Kembali pada manaqib Abuya Dimyati, ana ingin menceritakan sebuah riwayat tentang karomah Abuya Dimyati yang ana dengar dari Uncle (paman) Zaujah ana dari Bogor, yaitu KH Hasan Basri, Parungsapi, Jasinga, Bogor. Ketika itu, beliau bercerita bahwa pada suatu malam Juma'at, paman ana sedang mengisi minyak kereta di pom bensin (Gas Station) dekat dengan pesantrennya. pada saat yang sama ada ambulans yang sedang mengisi bensin juga. ketika bensin hampir penuh, paman bertanya kepada orang siapa yang ada di dalam ambulans itu. maka seketika penjaga pom bensin kata itu adalah Abuya Dimyati. Beliau lagi sakit dan segera bawa ke pondok. Ambulan itu pun beredar dari pom bensin, maka sejenak setelah selesai isi bensin, paman bergegas menaiki mobil dan mengejar ambulan tersebut, yang ketika itu dalam mobil ada temennya juga. dalam perjalanan, ambulan tersebut berjalan laju dan mobil paman terus lari naik turun bukit dari Jasinga ke Pandegelang yang mengambil masa sekitar 6 jam.
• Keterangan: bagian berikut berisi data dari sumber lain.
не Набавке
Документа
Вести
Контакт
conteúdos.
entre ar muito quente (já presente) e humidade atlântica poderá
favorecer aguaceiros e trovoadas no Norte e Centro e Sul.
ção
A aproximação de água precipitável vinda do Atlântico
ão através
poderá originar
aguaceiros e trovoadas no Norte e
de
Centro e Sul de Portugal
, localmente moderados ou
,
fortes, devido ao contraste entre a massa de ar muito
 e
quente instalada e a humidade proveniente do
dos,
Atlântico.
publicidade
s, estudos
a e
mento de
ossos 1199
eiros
Dengan kejar kejaran tersebut, akhirnya ambulan itu pun masuk ke lokasi pondok setelah beberapa detik paman pun masuk lokasi pondok, akan tetapi ambulan itu sudah tidak ada.
Akan tetapi yang ada adalah orang ramai dan mobil-mobil sedang parkir dan semua orang sedang menghadiri persaksian jasad Abuya Dimyati yang ternyata meninggal pada malam tadi sekitar pukul 3 lebih dikit. Ternyata salah satu karamah Abuya telah disaksikan Paman sendiri, di mana hakikatnya, Jasad Abuya sememangnya hanya ada di Banten yaitu di rumahnya, karena anaknya Kak Muntaqo pada hari itu adalah hari resepsinya. Dari mana ambulan itu? Hanya Masya Allah yang dapat dirasai oleh paman.